Something else: Tobacco is now seen as a noxious weed and smoking tobacco as an addiction. Some of that smoke may be blowing in a new direction. Tobacco is under consideration as a biofuel. And modified tobacco virus is being tested to treat cancers and genetic disorders.
(This story, like the others posted here, is copyrighted by Joy Hakim. It is part of a new book on life science that, like Aristotle Leads the Way, Newton at the Center, and Einstein Adds A New Dimension, published by Smithsonian Books, combines narrative nonfiction with conventional science.)
searching science: Is science just for experiments and lab work? We don't think so. We believe that reading and thinking are essential. Something else: science is not just for scientists. Its stories make it important and understandable to everyone, not just future scientists.

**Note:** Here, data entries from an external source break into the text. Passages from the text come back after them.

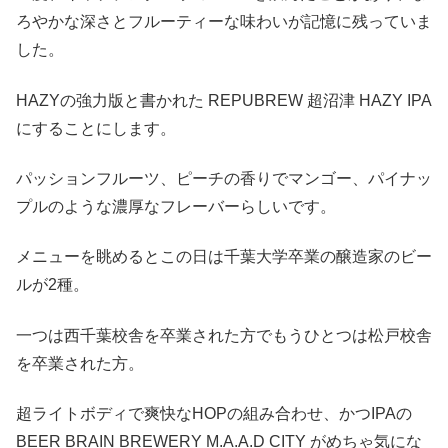
ろやかな深さとフルーティーな味わいが記憶に残っていま
した。
HAZYの強力版と書かれた REPUBREW 超沼津 HAZY IPA
にすることにします。
パッションフルーツ、ピーチの香りでマンゴー、パイナッ
プルのような濃厚なフレーバーらしいです。
メニューを眺めるとこの日は千葉大学卒業の醸造家のビー
ルが2種。
一つは西千葉校舎を卒業された方でもうひとつは松戸校舎
を卒業された方。
超ライトボディで爽快なHOPの組み合わせ、かつIPAの
BEER BRAIN BREWERY M.A.A.D CITY がめちゃ気にな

Here's a quote to consider. What is this author saying? Can you put it in your own words?
"No longer can microbes, plants, or animals be seen as passive recipients and passers on of active genes. They have hidden genetic resources that they can draw upon in times of stress. . .they can evolve extremely quickly in response to changing environmental circumstances. The molecular geneticists have, by their discoveries. . .set off into undiscovered territory, in a new phase of the human effort to understand what life is all about.."
Nigel Calder, Magic Universe
Do some research into the field of molecular genetics. Pick a person, or a subject that interests you and find out all you can about it. Write a scholarly paper on what you find. Share that paper with your teachers:
Or: write a poem about viruses. Or a song.